O céu escarlate domina o horizonte, nesta terra de homens tisnados. A esta hora, não importa a idade, as crenças, as ocupações, talvez até as geografias sentimentais. A esta hora, por aqui, todos acorrem à praia de areia fina para espreitar este fenómeno da Natureza. Em terra estrangeira, com outra perspectiva, é curioso observar que este povo de expressões robustas e feitio selvagem regressa à quietude com que acordam para mais um dia.
Por aqui, todos se conhecem. Os parentes moram, no limite, à distância de um quarteirão. Os vizinhos são uma segunda família. E todos mantêm esse ritual, essa espécie de amor à palavra e reúnem-se, naturalmente, para conversar. Não importa se o assunto é urgente, se o motivo é trivial, se não há sequer argumento e ficam apenas rostos que se entreolham em silêncio, confortavelmente. Esta gente alegra-se quando uma cultura vinga em terreno inóspito na mesma proporção com que sabe que o filho já nasceu.
Espero pelo fim da tarde e tenho o privilégio de poder trabalhar descalço, com a água salgada a beijar-me os pés enquanto caminho na sua direcção.

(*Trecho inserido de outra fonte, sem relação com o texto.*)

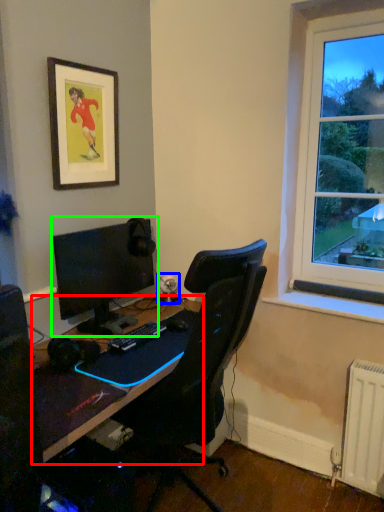
Question: Which object is positioned farthest from desk (highlighted by a red box)? Select from speaker (highlighted by a blue box) and computer monitor (highlighted by a green box).

Choices:
 (A) speaker
 (B) computer monitor

Answer: (A)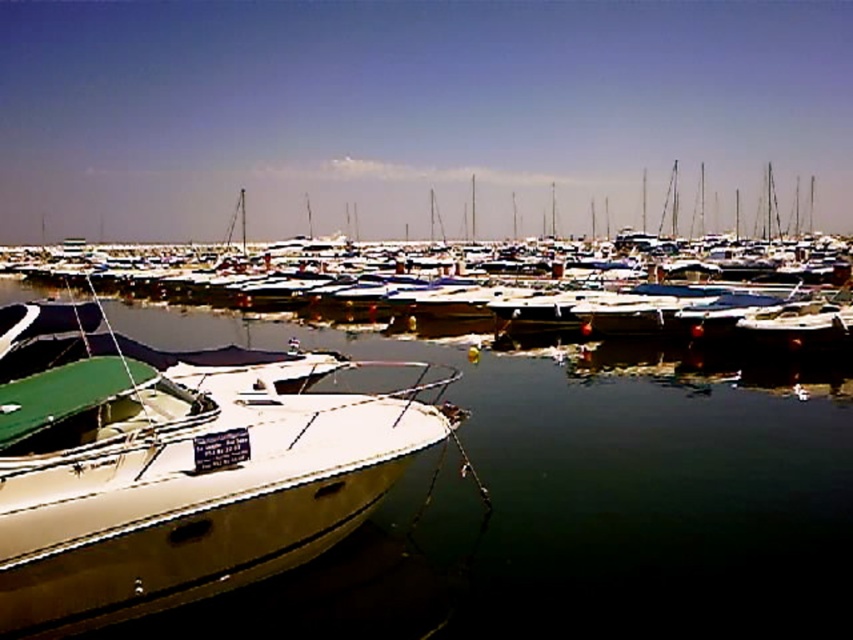
Which is in front, point (495, 451) or point (335, 272)?

Point (495, 451) is in front.

Does point (552, 630) lie in front of point (399, 314)?

That is True.

Does point (201, 324) come behind point (167, 268)?

No, (201, 324) is in front of (167, 268).

Identify the location of clear water at boat front. The image size is (853, 640). (582, 522).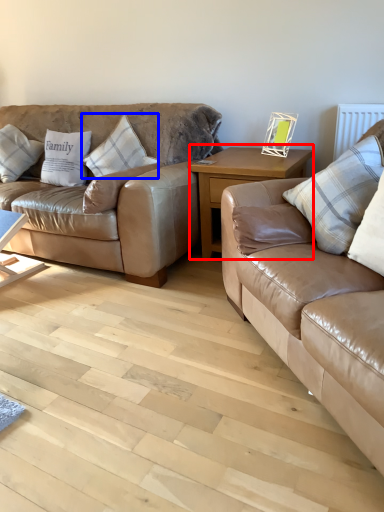
Question: Which point is further to the camera, table (highlighted by a red box) or pillow (highlighted by a blue box)?

Choices:
 (A) table
 (B) pillow

Answer: (B)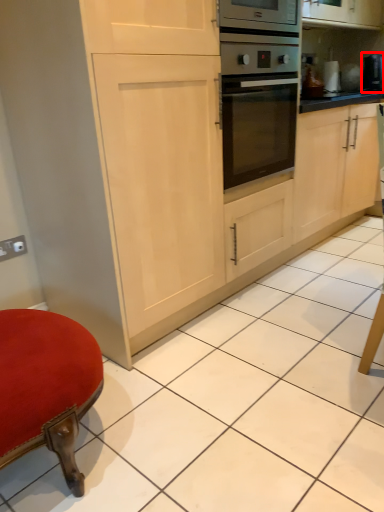
Question: Considering the relative positions of appliance (annotated by the red box) and electric outlet in the image provided, where is appliance (annotated by the red box) located with respect to the staircase?

Choices:
 (A) left
 (B) right

Answer: (B)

Aproximo-me, calmamente, de um grupo de indígenas.
São três homens, uma criança e duas mulheres. Todos fitam o pôr-do-sol, sem pressas. Murmuram entre si, enquanto a sua visão lateral regista os meus passos. Talvez se questionem porque trago tanta roupa e carrego uma mala.
Respeito o seu cerimonial, pelo que me posso sentar à sua beira, sem que me estranhem. Tal como eles, estou ali para ver o sol mergulhar no mar. Os meus pensamentos são invadidos pela beleza inacreditável daqueles instantes. Depois, a minha consciência desperta-me para a necessidade imperiosa de registar...
Puxo a mala e procuro o telemóvel. Ligo-o e começo a filmar. A plateia à minha volta está boquiaberta. Segue, pela primeira vez, o pôr-do-sol através do pequeno ecrã. Ficam curiosos num primeiro momento e, depois, voltam a concentrar atenções na linha do horizonte.
Concluído o ocaso, coloco o telemóvel sobre a palma da mão de um deles. O vídeo começa a reproduzir... Da expectativa desconfiada rapidamente surge a estupefacção com o "milagre". Refeitos da surpresa, querem o telemóvel. Discutem entre eles, olham para mim, fazem perguntas: "Como é possível? Como se faz? Dá para ver mais?"
De repente, o meu telemóvel toca. Nova inquietação que se instala. Gostam da música e começam a dançar à volta do aparelho, sem que eu tenha coragem de atender a chamada.